PDA

View Full Version : renaming all files in tree



squakie
September 25th, 2013, 08:05 AM
Please excuse an extremely stupid question:

I have a series of files in a series of folders under folder "famhist". In Windows of course things weren't case sensitive, so when it opened "I0042.html" it found "i0042.html" and would open it. I know how to make the rename command work for changing the "i" to "I", but only within a single folder. Is there a way at the command line to use rename recursively down through a folder tree?

whitesmith
September 25th, 2013, 09:14 AM
The question is not stupid. My favorite for stuff like this is the find command, which allows command execution on found files. See http://en.wikipedia.org/wiki/Find_%28Unix%29

squakie
September 25th, 2013, 09:43 AM
I was having problems making the find recursive, so I went back and read the information on your link as well as the man page again. I missed the "-maxdepth" option so it wasn't walking the directory tree. I have that working now (thanks!), so I'm going to try to add the exec for rename to change the "i" to and "I".

Wish me luck, and thanks again!

steeldriver
September 25th, 2013, 10:13 AM
Another way is to enable recursive shell globbing


shopt -s globstar

Then for example



$ rename -nv 's/data/\u$&/' **/*.html
tests/sub1/data1.html renamed as tests/sub1/Data1.html
tests/sub1/subsub1/data7.html renamed as tests/sub1/subsub1/Data7.html
tests/sub1/subsub2/data7.html renamed as tests/sub1/subsub2/Data7.html
tests/sub1/subsub3/data7.html renamed as tests/sub1/subsub3/Data7.html
tests/sub2/data2.html renamed as tests/sub2/Data2.html
tests/sub3/data3.html renamed as tests/sub3/Data3.html

squakie
September 25th, 2013, 10:32 AM
hummmmm.......ok, if I understand this correctly, I would need to do:

rename -nv 's/data/\u$&/' **/*.html

from my /home/dave/famhist folder?

if the \u$& saying Uppercase the $ (first) character in the name?

P.S. - I already tried my previous find, adding the exec from the wiki for passing the matching filenames to rename via xargs, but I failed miserably and changed every file or folder with "i" in the name to have "I" in the name - "luckily" within my home folder on down. But, I still made a mess. Tried reversing the lower/upper case "i" in the find to reset them - "almost" worked. Thought it might be wise to double-check here before doing anything more ;)

steeldriver
September 25th, 2013, 10:46 AM
Yes \u$& upper-cases the first character of the matched string (\U\& upper-cases the whole thing)

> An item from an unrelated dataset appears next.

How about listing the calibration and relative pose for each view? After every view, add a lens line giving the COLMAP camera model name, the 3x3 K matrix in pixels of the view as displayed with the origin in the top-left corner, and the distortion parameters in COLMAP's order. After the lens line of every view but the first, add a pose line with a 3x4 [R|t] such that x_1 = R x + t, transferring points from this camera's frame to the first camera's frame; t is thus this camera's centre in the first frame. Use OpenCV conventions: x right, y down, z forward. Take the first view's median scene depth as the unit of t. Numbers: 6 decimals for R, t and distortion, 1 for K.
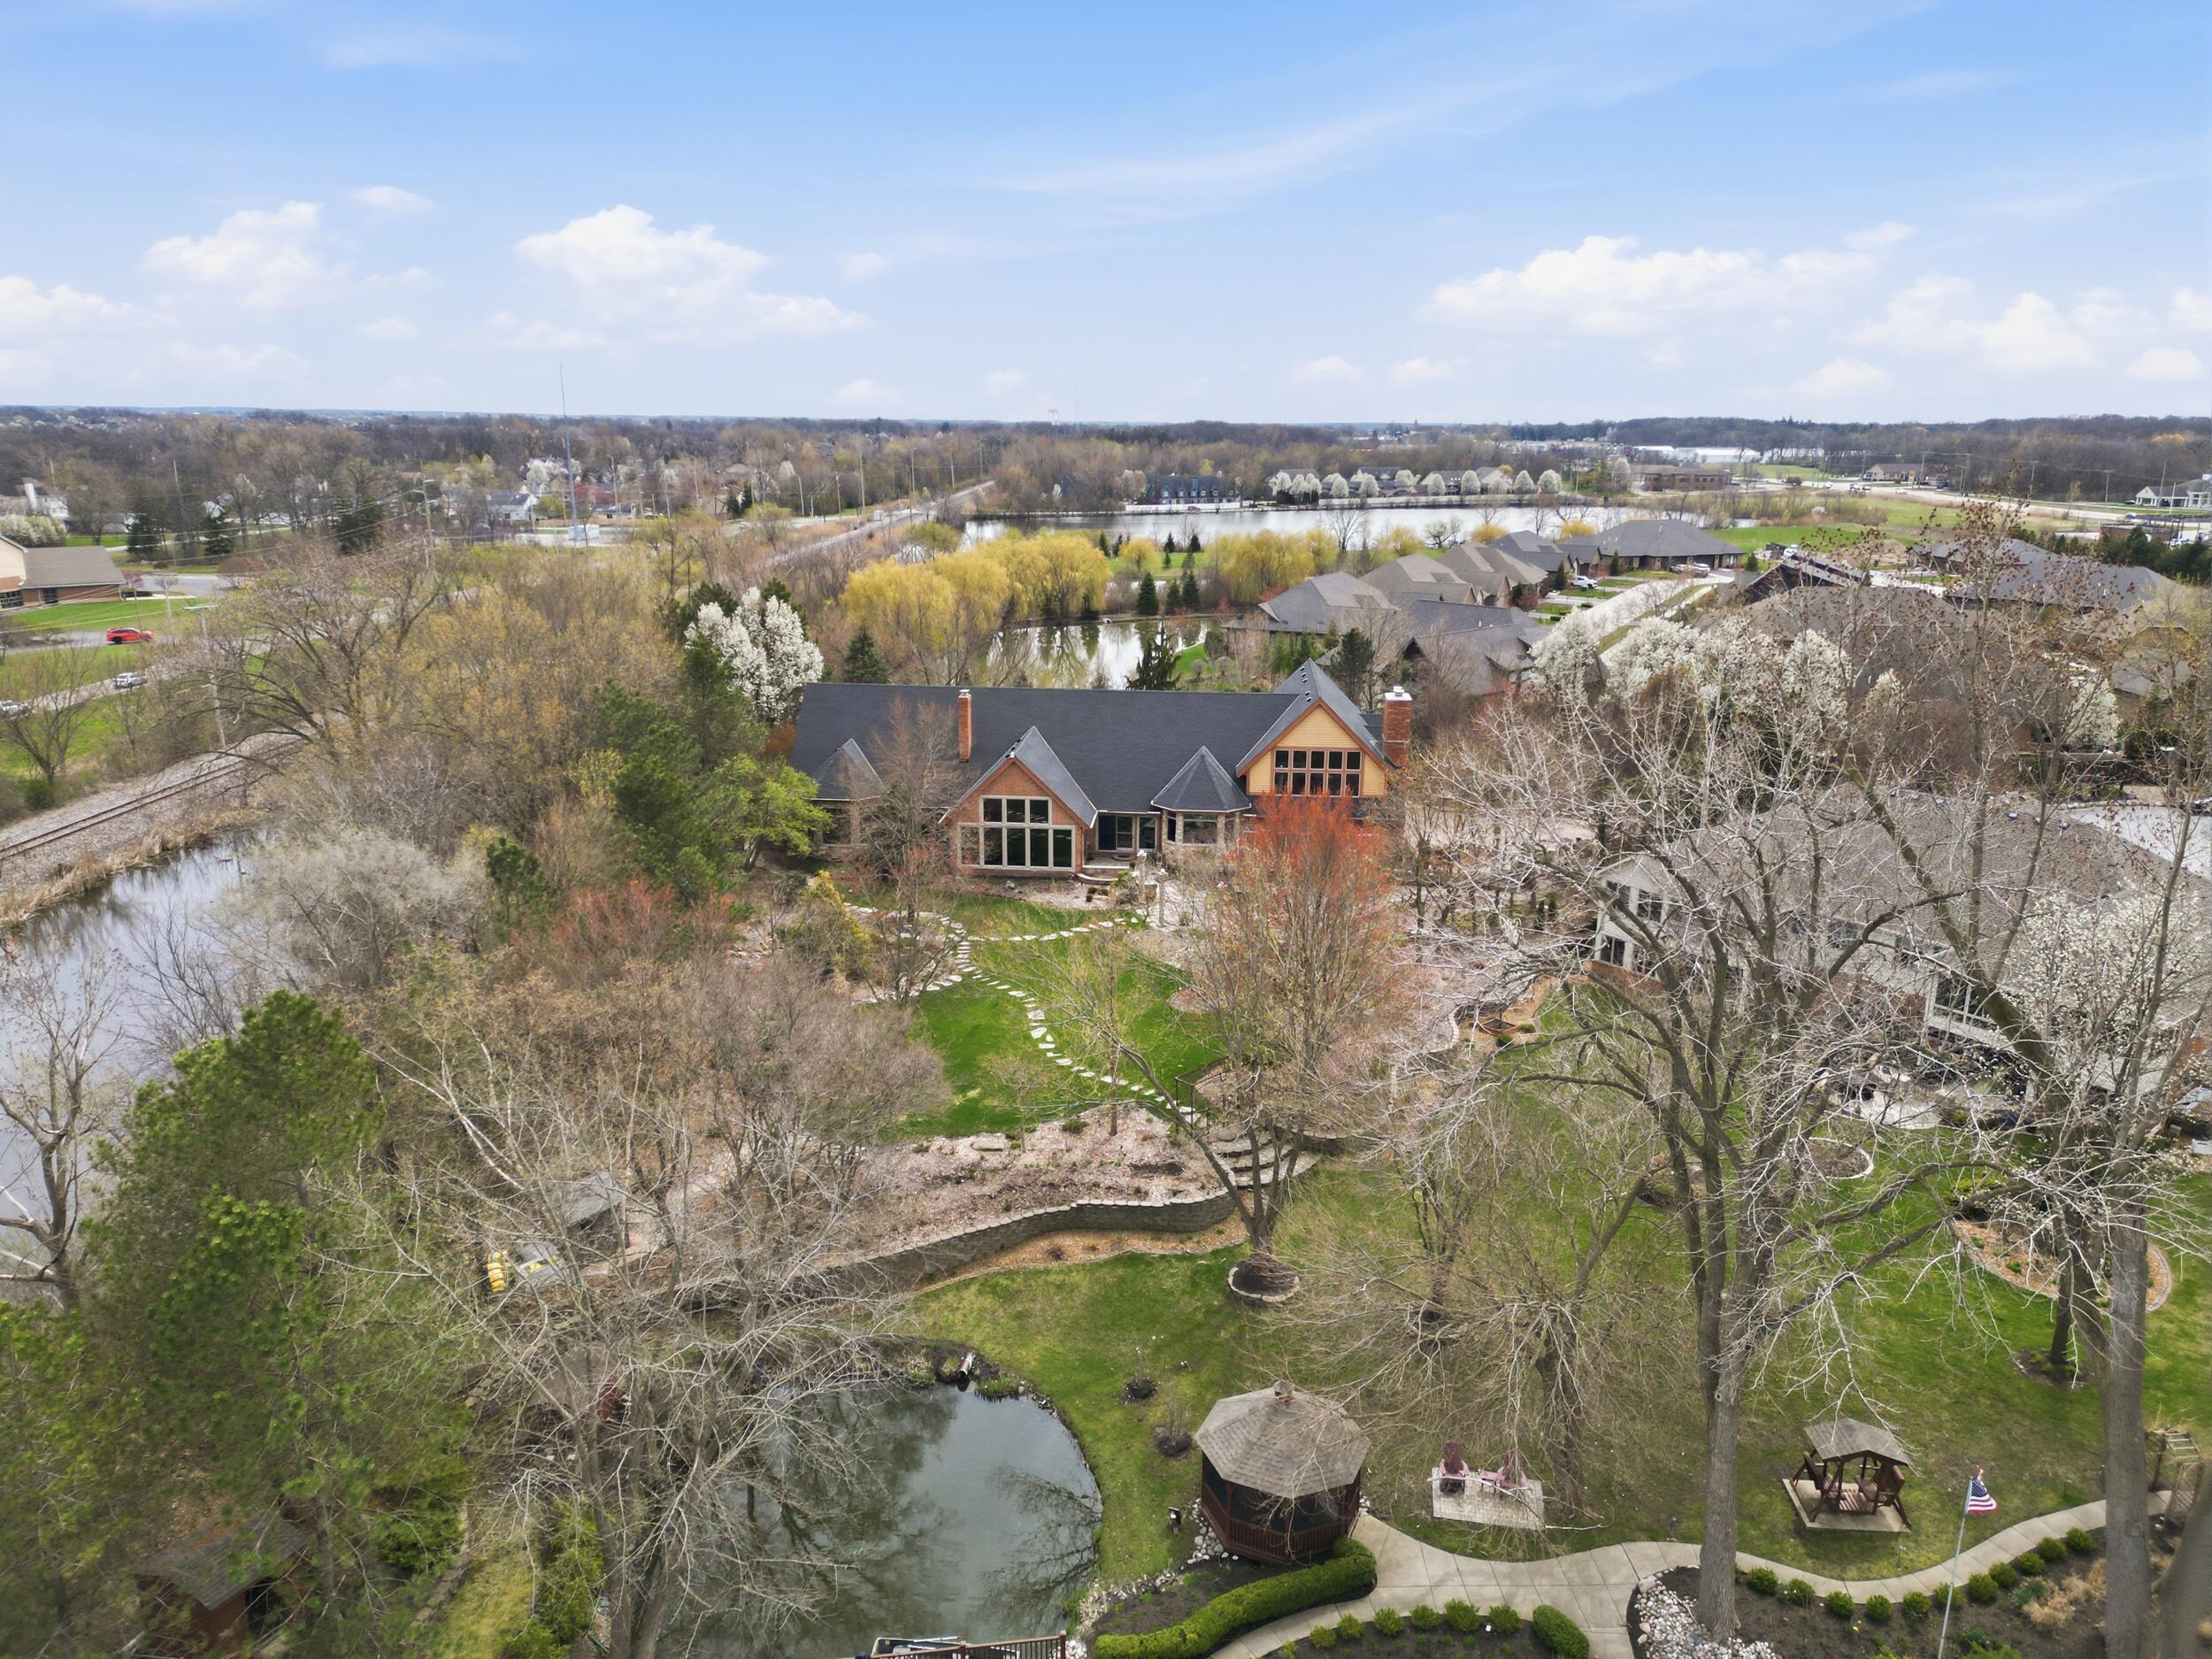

The nice thing about 'rename' is that with the -nv switches you can dry-run the replacement and tweak it to get it right before committing

Are you trying to change ALL html files or just ones with a particular matching name (e.g. beginning with i)?

squakie
September 25th, 2013, 09:42 PM
I was trying to change just files that are in the syntax of "i" followed by a numeric string, with a type of html. Fortunately for me (whew!) I tried this and only had a few other html files that it hit that had an "i" in the name but not as the first character. I was able to manually change those back.

Many, many years ago on an old mainframe editor I would have used s/^i/I/ saying substitute the beginning "i" (the caret being the beginning of line character) with the "I". Is there some sort of similar syntax for the rename?

Vaphell
September 25th, 2013, 09:50 PM
yes, this thing works the same way in rename (rename is based on perl and perl is pretty much a superset of (s)ed capability) but given that you work recursively you get all the files with the path portion in front of the name. Obviously ^ won't point where you would want it to point.

you'd have to do something like this

rename -nv 's:(.+/)i:$1I:'
save everything before i as $1 and reuse it later.

example

$ touch i0001.html
$ rename -nv 's/^i/I/' i0001.html
i0001.html renamed as I0001.html
$ rename -nv 's/^i/I/' ./i0001.html # nothing happens because expression doesn't match
$ rename -nv 's:(.*/)i:$1I:' ./i0001.html
./i0001.html renamed as ./I0001.html
but it's not rock solid

$ mkdir iii
$ touch iii/test.html iii/i0002.html
$ rename -nv 's:(.*/)i:$1I:' ./iii/*.html
./iii/i0002.html renamed as ./iii/I0002.html
./iii/test.html renamed as ./Iii/test.html
this on the other hand is

$ rename -nv 's:(.*/)i([^/]+)$:$1I$2:' ./*html ./iii/*.html
./i0001.html renamed as ./I0001.html
./iii/i0002.html renamed as ./iii/I0002.html

but if you change **/*.html to **/i*.html you can go with the shorter version

rename -nv 's:(.*/)i:$1I:' **/i*.html
as the case that made it fail becomes impossible.